Shaeffer works on a task force, led by Farmer, which is investigating the emergency response to the jetliner crashes at the World Trade Center, the Pentagon and a field in Shanksville, Pa.
The goal, Farmer said, is to find lessons that will improve the reaction to future attacks, should they come.
The commission has until May to report on topics including intelligence, diplomacy, aviation and the flow of assets to terror organizations. Even as he focuses on his task force, Shaeffer--whose wife, Brenda, works at the Naval Surface Warfare Center, Dahlgren Division--immerses himself in the full scope of the inquiry.

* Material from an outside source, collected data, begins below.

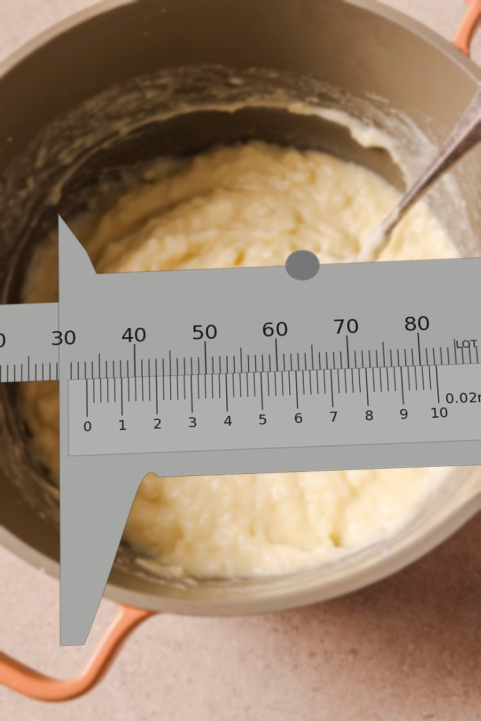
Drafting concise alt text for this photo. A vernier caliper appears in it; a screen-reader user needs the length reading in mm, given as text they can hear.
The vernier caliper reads 33.2 mm
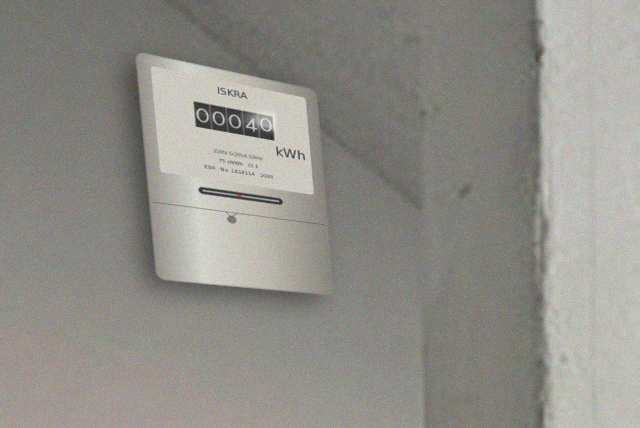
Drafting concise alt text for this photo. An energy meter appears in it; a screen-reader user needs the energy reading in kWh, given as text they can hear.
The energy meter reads 40 kWh
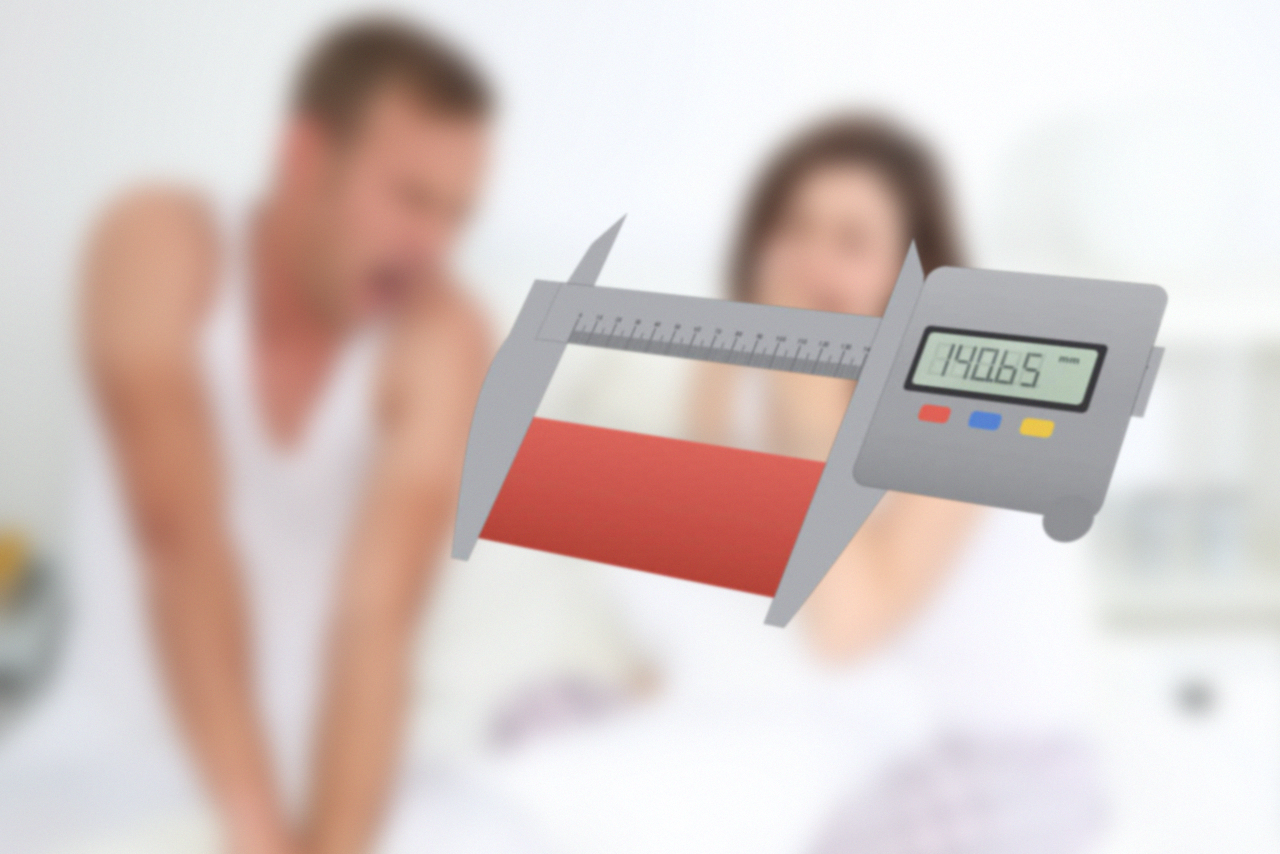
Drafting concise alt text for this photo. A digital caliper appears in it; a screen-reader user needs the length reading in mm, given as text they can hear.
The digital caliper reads 140.65 mm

He watched from the audience, quietly and intently, as the commission held a two-day hearing last month on aviation security.
The office in his Stafford home, 45 miles from the now-repaired Pentagon, features a shelf of books he has read, including "Report from Ground Zero," "Who Becomes a Terrorist and Why" and "Inside Al Qaeda."
"Being a survivor," Shaeffer said, "I'm trying to learn every lesson I can."
Other commission staffers also suffered personally on Sept. 11. Elinore Hartz, a liaison to victim families, lost her husband at the World Trade Center. John Azzarello, a former federal prosecutor working as a commission counsel, lost two brothers-in-law.